Thompson v. Oklahoma

Thompson v. Oklahoma
Argued November 9, 1987
Decided June 29, 1988
Full case nameWilliam Wayne Thompson v. State of Oklahoma
Citations487 U.S. 815 (more)
108 S. Ct. 2687; 101 L. Ed. 2d 702; 1988 U.S. LEXIS 3028; 56 U.S.L.W. 4892
Case history
PriorDefendant tried as an adult and convicted of murder of his brother-in-law, who had been abusing his ex-wife, who was Thompson's sister; was found guilty; and was sentenced to death.
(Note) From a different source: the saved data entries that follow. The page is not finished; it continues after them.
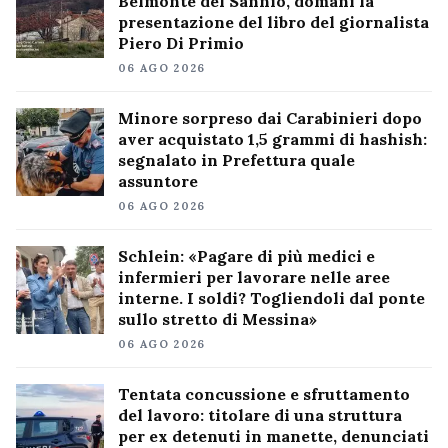
Belmonte del Sannio, domani la
presentazione del libro del giornalista
Piero Di Primio
06 AGO 2026
Minore sorpreso dai Carabinieri dopo
aver acquistato 1,5 grammi di hashish:
segnalato in Prefettura quale
assuntore
06 AGO 2026
Schlein: «Pagare di più medici e
infermieri per lavorare nelle aree
interne. I soldi? Togliendoli dal ponte
sullo stretto di Messina»
06 AGO 2026
Tentata concussione e sfruttamento
del lavoro: titolare di una struttura
per ex detenuti in manette, denunciati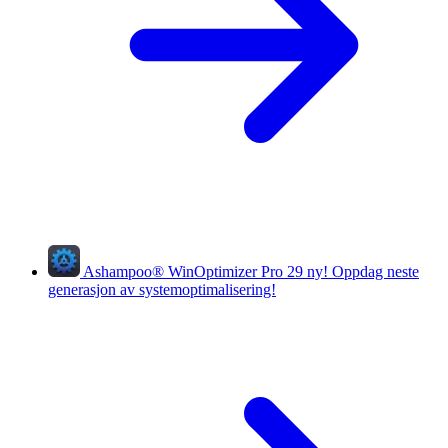
Ashampoo
®
WinOptimizer Pro 29
ny!
Oppdag neste
generasjon av systemoptimalisering!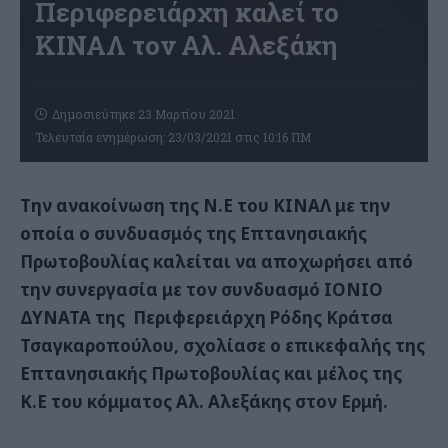
Περιφερειάρχη καλεί το
ΚΙΝΑΛ τον Αλ. Αλεξάκη
Δημοσιεύτηκε 23 Μαρτίου 2021
Τελευταία ενημέρωση: 23/03/2021 στις 10:16 ΠΜ
Την ανακοίνωση της Ν.Ε του ΚΙΝΑΛ με την
οποία ο συνδυασμός της Επτανησιακής
Πρωτοβουλίας καλείται να αποχωρήσει από
την συνεργασία με τον συνδυασμό ΙΟΝΙΟ
ΔΥΝΑΤΑ της Περιφερειάρχη Ρόδης Κράτσα
Τσαγκαροπούλου, σχολίασε ο επικεφαλής της
Επτανησιακής Πρωτοβουλίας και μέλος της
Κ.Ε του κόμματος Αλ. Αλεξάκης στον Ερμή.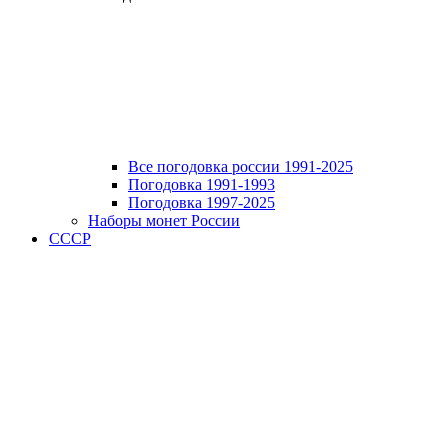
Все погодовка россии 1991-2025
Погодовка 1991-1993
Погодовка 1997-2025
Наборы монет России
СССР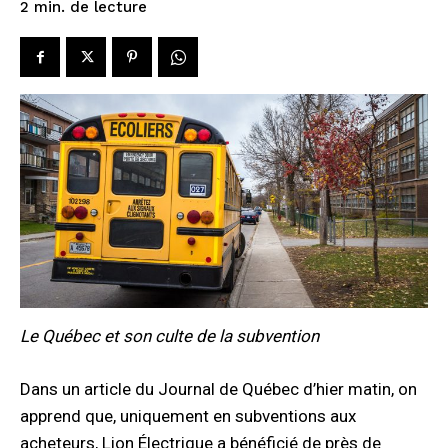
de lecture
2
min.
Le Québec et son culte de la subvention
Dans un article du Journal de Québec d’hier matin, on
apprend que, uniquement en subventions aux
acheteurs, Lion Électrique a bénéficié de près de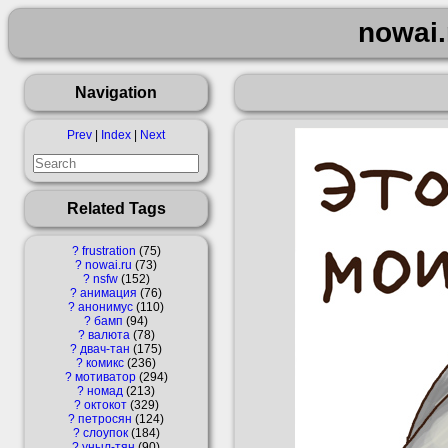
nowai.
Navigation
Prev
|
Index
|
Next
Related Tags
?
frustration
75
?
nowai.ru
73
?
nsfw
152
?
анимация
76
?
анонимус
110
?
бамп
94
?
валюта
78
?
двач-тан
175
?
комикс
236
?
мотиватор
294
?
номад
213
?
октокот
329
?
петросян
124
?
слоупок
184
?
уныл-тян
90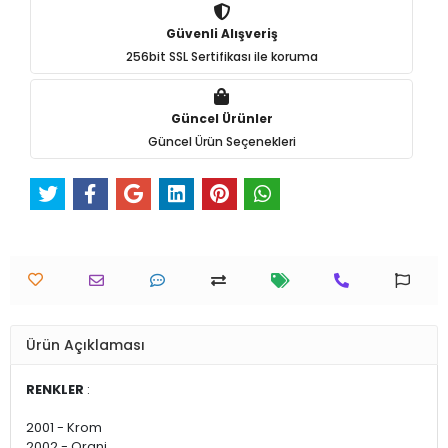
Güvenli Alışveriş
256bit SSL Sertifikası ile koruma
Güncel Ürünler
Güncel Ürün Seçenekleri
Ürün Açıklaması
RENKLER
:
2001 - Krom
2002 - Oranj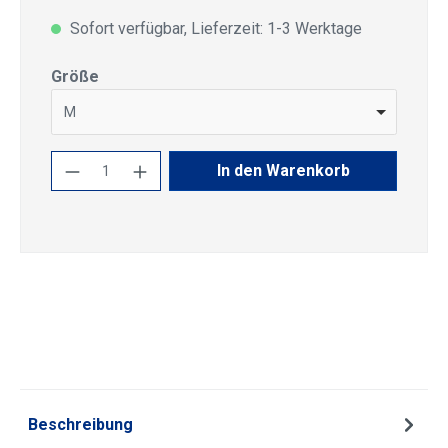
Sofort verfügbar, Lieferzeit: 1-3 Werktage
auswählen
Größe
M
Produkt Anzahl: Gib den gewünschten Wert
In den Warenkorb
Beschreibung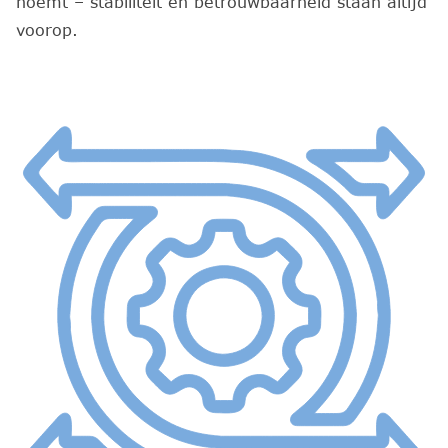
noemt – stabiliteit en betrouwbaarheid staan altijd
voorop.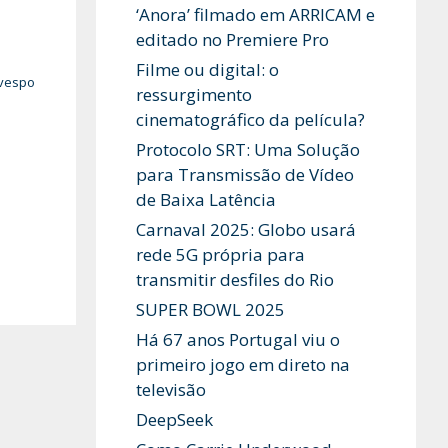
‘Anora’ filmado em ARRICAM e
editado no Premiere Pro
Filme ou digital: o
ivespo
ressurgimento
cinematográfico da película?
Protocolo SRT: Uma Solução
para Transmissão de Vídeo
de Baixa Latência
Carnaval 2025: Globo usará
rede 5G própria para
transmitir desfiles do Rio
SUPER BOWL 2025
Há 67 anos Portugal viu o
primeiro jogo em direto na
televisão
DeepSeek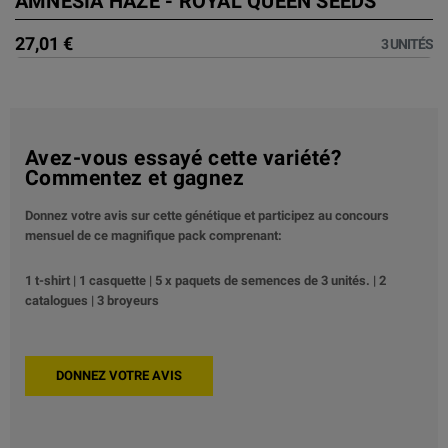
AMNESIA HAZE - ROYAL QUEEN SEEDS
27,01 €
3 UNITÉS
Avez-vous essayé cette variété?
Commentez et gagnez
Donnez votre avis sur cette génétique et participez au concours
mensuel de ce magnifique pack comprenant:
1 t-shirt | 1 casquette | 5 x paquets de semences de 3 unités. | 2
catalogues | 3 broyeurs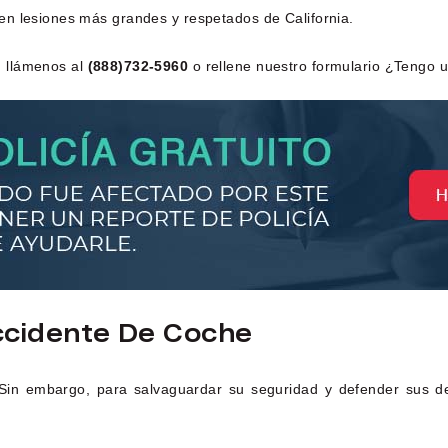
en lesiones más grandes y respetados de California.
, llámenos al
(888)732-5960
o rellene nuestro formulario ¿Tengo 
ccidente De Coche
Sin embargo, para salvaguardar su seguridad y defender sus de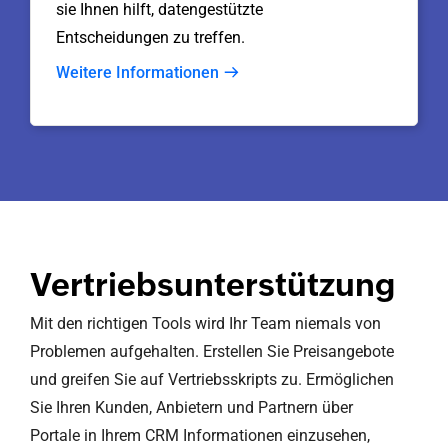
sie Ihnen hilft, datengestützte
Entscheidungen zu treffen.
Weitere Informationen
Vertriebsunterstützung
Mit den richtigen Tools wird Ihr Team niemals von
Problemen aufgehalten. Erstellen Sie Preisangebote
und greifen Sie auf Vertriebsskripts zu. Ermöglichen
Sie Ihren Kunden, Anbietern und Partnern über
Portale in Ihrem CRM Informationen einzusehen,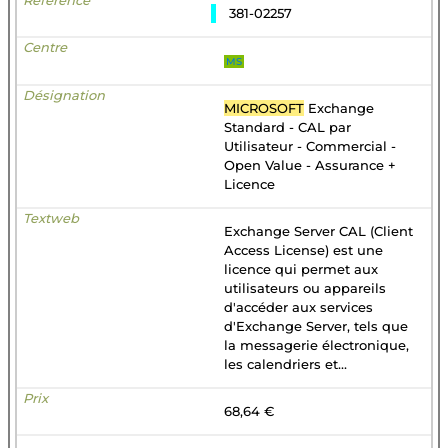
381-02257
MS
MICROSOFT
Exchange
Standard - CAL par
Utilisateur - Commercial -
Open Value - Assurance +
Licence
Exchange Server CAL (Client
Access License) est une
licence qui permet aux
utilisateurs ou appareils
d'accéder aux services
d'Exchange Server, tels que
la messagerie électronique,
les calendriers et...
68,64 €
Appealed to Court of Criminal Appeals of Oklahoma, decision affirmed, 1986 OK CR 130, 724 P.2d 780. Appealed to U.S. Supreme Court, granted writ of certiorari, 479 U.S. 1084 (1987).
Holding
The Eighth and Fourteenth Amendments forbid imposition of the death penalty on offenders who were under the age of 16 when their crimes were committed.
Court membership
Chief Justice
William Rehnquist
Associate Justices
William J. Brennan Jr. · Byron White
Thurgood Marshall · Harry Blackmun
John P. Stevens · Sandra Day O'Connor
Antonin Scalia · Anthony Kennedy
Case opinions
PluralityStevens, joined by Brennan, Marshall, Blackmun
ConcurrenceO'Connor
DissentScalia, joined by Rehnquist, White
Kennedy took no part in the consideration or decision of the case.
Laws applied
U.S. Const. amends. VIII, XIV

Thompson v. Oklahoma, 487 U.S. 815 (1988), was the first case since the moratorium on capital punishment was lifted in the United States in which the U.S. Supreme Court overturned the death sentence of a minor on grounds of "cruel and unusual punishment."[1] The holding in Thompson was expanded on by Roper v. Simmons (2005), where the Supreme Court extended the "evolving standards" rationale to those under 18 years old.[2]

  1. ^ Thompson v. Oklahoma, 487 U.S. 815 (1988).
  2. ^ Roper v. Simmons, 543 U.S. 551 (2005).